Xiao Yuan ona gülümsedi. “Gerek yok, senin zarar görmeni istemem.”
Yardımcı General Chen şaşkına dönmüştü. “Bu şekilde nasıl zarar görebilirim ki? Doktor Xiao, benimle birlikte binmenin rahatsızlık vereceğinden mi endişeleniyorsun? Endişelenme, atımı çok iyi sürüyorum! Hadi, atla!” dedi ve Xiao Yuan'a elini salladı.
Xiao Yuan onun saflığına gülümsedi. Başını salladı ve Yan Heqing'e el sallayarak bağırdı. “Yan-ge! Ben at binmeyi bilmiyorum!”
Adam beyaz giysiler giymiş ve beyaz bir ata binmişti; tıpkı bu dünyada çarpıcı renklerde dolu göz alıcı bir kış manzarası gibi yakışıklı ve zarif görünüyordu. Yan Heqing, Xiao Yuan'ın sözlerini duyunca tereddüt etmeden ata vurarak ileriye doğru koştu.
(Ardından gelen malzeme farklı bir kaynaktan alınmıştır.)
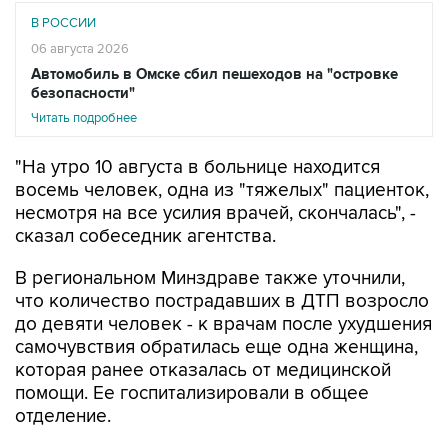
06 августа 2026
Автомобиль в Омске сбил пешеходов на "островке
безопасности"
Читать подробнее
"На утро 10 августа в больнице находится
восемь человек, одна из "тяжелых" пациенток,
несмотря на все усилия врачей, скончалась", -
сказал собеседник агентства.
В региональном Минздраве также уточнили,
что количество пострадавших в ДТП возросло
до девяти человек - к врачам после ухудшения
самочувствия обратилась еще одна женщина,
которая ранее отказалась от медицинской
помощи. Ее госпитализировали в общее
отделение.
"Одна из пострадавших в стабильно тяжелом
состоянии по-прежнему находится в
Xiao Yuan, Yan Heqing'in saç tokasını fırlattıktan sonra gözlerinin kızardığı o günü sık sık düşünürdü. İlk başta, o kayıtsız gözlerin neden kızardığını ve Yan Heqing'in neden o ifadeye sahip olduğunu anlayamamıştı. Şimdi ise nihayet anlıyordu, bu yüzden o anı her hatırladığında, kafasındaki karışıklık ve şaşkınlık, belirsiz bir suçluluk duygusuna dönüşüyordu.
Xiao Yuan, Yan Heqing'in duygularını öğrendiğinden beri, her şey en başından bu yana açıkça belirtilmiş olsaydı, şimdi durumun nasıl olacağını merak ediyordu.
Şimdi at sırtındaki Yan Heqing'e baktığında Xiao Yuan o günü tekrar hatırlamadan edemedi. Bu seferki fark, bir zamanlar ondan uzaklara doğru dörtnala giden kişinin, şimdi atını ona doğru sürmesiydi.
Yan Heqing, Xiao Yuan'ın önünde atın dizginlerini çekip elini ona uzattı.
Xiao Yuan ona gülümseyerek Yan Heqing'in elini sıkıca tuttu.
Kalabalığın gözü önünde, Yan Heqing biraz güç kullanarak Xiao Yuan'ı ata bindirdi, onu korumak için ellerini onun vücuduna doladı. Sonra kırbacını kaldırdı ve atı dörtnala koşturdu, geride sadece toz bıraktı.
Yardımcı General Chen şaşkınlık içindeydi. “Hayat kurtaran bir hayırseverden beklendiği gibi, majesteleri ile aynı ata binmeye bile layık.”
Askerlere ileriye baktı, onayladı ve hep birlikte atlarını dörtnala koşturarak imparatorlarının peşinden gittiler.